Caral, la più antica civiltà d’America

La scoperta di Peñico getta nuova luce sulla sorte della più antica civiltà americana, quella di Caral. Fondata 5.000 anni fa (intorno al 3.000 a.C.) nella Valle del Supe, vantava 32 strutture (tra cui piramidi), un’agricoltura irrigua sofisticata e diversi insediamenti urbani. Caral si sviluppò in modo isolato rispetto ad altre civiltà antiche simili in India, Egitto e Cina, e il suo sito archeologico è Patrimonio Mondiale dell’UNESCO dal 2009.

La dottoressa Shady, che ha guidato la ricerca su Peñico, è la stessa figura chiave che ha condotto gli scavi di Caral negli anni ’90. La sua dedizione ha permesso di superare lo scetticismo iniziale sulla datazione del centro, confermata poi dal metodo del radiocarbonio.

Peñico si trova a soli 12 chilometri dalla Valle del Supe e, come sottolineato dall’archeologo Marco Machacuay del Ministero della Cultura peruviano, rappresenta una continuazione della società Caral.

Il declino di Caral e il cambiamento climatico

Quest’ultima scoperta potrebbe essere essenziale per comprendere cosa sia successo alla civiltà di Caral, dopo la sua decimazione.
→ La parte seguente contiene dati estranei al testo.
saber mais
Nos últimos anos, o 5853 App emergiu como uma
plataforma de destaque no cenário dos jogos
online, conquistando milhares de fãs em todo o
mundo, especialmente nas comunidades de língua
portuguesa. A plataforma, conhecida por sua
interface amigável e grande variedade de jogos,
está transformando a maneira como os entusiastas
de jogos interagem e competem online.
Gli esperti ritengono che il declino sia stato causato da un intenso cambiamento climatico, con gravi siccità e piogge torrenziali che provocarono l’esondazione del fiume Supe, allagando così il centro abitato e disperdendone la popolazione.

Le evidenze archeologiche da siti come Vichama, parte della civiltà Caral, mostrano incisioni che raffigurano siccità e carestia. Con ogni probabilità, per tale ragione Peñico fu costruita in un punto più elevato e protetto.

L’esperienza di Caral si collega alle sfide climatiche moderne. Comprendere come queste antiche società hanno risposto all’instabilità ambientale può fornire intuizioni cruciali per il presente e il futuro. La costruzione di Peñico suggerisce che il cambiamento climatico non ha portato a un crollo totale, ma a una trasformazione e ricollocazione dei centri culturali, evidenziandone la notevole capacità di adattamento.